Bobby’s on her feet.

Really?”

And Junior, being Junior, immediately raises an eyebrow on the fake-defensive, as part of his signature tactic of immediately following up his expressions of vulnerability with eye rolls: “Oh, so you’re allowed to be trans, but I’m not? What kind of–”

Now, for the record, at this moment, Bobby intended to fling her arms around him, pulling him into an embrace.

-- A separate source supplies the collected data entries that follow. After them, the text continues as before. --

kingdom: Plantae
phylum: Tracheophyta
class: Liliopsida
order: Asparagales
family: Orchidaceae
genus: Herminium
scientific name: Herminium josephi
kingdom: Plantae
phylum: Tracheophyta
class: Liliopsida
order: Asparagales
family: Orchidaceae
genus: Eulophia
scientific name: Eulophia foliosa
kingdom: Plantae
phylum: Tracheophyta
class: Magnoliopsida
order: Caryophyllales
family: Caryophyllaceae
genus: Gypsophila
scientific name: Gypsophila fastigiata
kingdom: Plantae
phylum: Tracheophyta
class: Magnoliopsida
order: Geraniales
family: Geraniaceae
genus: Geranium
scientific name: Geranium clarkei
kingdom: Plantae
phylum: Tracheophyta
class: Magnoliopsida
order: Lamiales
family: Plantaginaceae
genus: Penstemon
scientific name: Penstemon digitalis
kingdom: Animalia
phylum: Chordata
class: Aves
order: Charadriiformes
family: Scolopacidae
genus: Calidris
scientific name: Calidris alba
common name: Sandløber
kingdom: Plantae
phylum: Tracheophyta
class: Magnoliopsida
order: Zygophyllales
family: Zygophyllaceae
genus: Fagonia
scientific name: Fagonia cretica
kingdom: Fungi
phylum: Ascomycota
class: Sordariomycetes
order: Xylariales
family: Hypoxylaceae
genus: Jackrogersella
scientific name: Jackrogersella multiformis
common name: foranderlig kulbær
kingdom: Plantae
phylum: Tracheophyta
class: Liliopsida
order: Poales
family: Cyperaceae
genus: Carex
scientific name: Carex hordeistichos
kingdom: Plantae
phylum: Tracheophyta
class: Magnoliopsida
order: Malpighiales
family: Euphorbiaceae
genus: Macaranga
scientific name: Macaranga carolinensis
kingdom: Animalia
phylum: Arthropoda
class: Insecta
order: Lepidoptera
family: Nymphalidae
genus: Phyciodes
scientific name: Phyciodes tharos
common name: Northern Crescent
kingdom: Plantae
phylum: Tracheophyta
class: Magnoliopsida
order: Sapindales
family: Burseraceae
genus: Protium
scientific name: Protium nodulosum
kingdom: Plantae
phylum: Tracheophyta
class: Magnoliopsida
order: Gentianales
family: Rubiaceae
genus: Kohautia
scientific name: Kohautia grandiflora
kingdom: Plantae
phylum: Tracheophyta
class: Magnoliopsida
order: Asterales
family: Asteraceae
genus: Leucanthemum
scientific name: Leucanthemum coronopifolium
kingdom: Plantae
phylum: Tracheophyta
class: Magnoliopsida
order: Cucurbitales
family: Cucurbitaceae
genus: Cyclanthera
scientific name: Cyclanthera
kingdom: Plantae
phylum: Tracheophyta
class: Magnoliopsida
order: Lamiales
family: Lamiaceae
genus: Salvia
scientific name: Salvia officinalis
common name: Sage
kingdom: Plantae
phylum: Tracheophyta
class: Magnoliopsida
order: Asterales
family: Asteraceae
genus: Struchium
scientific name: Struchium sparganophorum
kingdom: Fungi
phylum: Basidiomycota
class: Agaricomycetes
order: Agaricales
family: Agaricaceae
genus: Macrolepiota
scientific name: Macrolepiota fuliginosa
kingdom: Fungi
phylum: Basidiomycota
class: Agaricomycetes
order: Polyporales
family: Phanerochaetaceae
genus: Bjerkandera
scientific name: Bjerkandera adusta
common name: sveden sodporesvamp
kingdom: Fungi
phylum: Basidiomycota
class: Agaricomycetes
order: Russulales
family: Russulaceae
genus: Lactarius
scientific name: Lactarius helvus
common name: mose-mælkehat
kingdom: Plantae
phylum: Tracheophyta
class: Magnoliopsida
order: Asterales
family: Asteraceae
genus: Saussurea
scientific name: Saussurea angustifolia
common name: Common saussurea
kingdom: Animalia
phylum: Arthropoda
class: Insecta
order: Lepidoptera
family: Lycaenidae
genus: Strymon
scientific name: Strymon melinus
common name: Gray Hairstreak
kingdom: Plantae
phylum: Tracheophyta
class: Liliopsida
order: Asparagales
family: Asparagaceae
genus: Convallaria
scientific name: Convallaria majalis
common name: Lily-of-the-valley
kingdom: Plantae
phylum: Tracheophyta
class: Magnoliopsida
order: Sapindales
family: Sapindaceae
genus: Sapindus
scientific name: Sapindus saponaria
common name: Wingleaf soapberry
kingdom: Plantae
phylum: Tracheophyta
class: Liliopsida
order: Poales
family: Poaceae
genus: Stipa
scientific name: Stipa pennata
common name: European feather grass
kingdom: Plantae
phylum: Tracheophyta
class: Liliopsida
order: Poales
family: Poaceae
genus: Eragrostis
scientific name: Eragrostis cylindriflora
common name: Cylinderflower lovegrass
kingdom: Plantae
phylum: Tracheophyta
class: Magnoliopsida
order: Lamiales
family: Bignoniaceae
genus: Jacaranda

She tries to be a good girlfriend, after all, and an even better friend, one high on the adrenaline of the news, ears swimming with excitement and delight and pride and—okay, okay, perhaps her rapture blinded her, just a little.

Because instead:

She trips on the carpet, and her game controller, which she had neglected to remember is still in her hand, slips out of her grasp. Propelled by momentum while bound to her wrist by the strap, it just misses Junior’s eye as the hand slams into the pretzel bowl, which was yet another oversight on Bobby’s part. There’s a clang and a yelp and the bewilderment on Junior’s face as she tackles him, and they fall to the floor with a thud and another clack and clatter. Her face is full of him, and of salty snacks, and of a grin very loosely holding in a bottle of giggles—a bottle that unleashes into full shrieks of laughter as Junior pops his own cork and howls.

The Mario Kart 8 selection screen music continues to wait for them, but it’s millenia away compared to Junior’s chest bouncing underneath Bobby’s weight as her face is buried in his neck and the side of her forehead is imprinted by a piece of his halo of pretzels, and God, never since she’s met him has she ever felt him exude so much joy.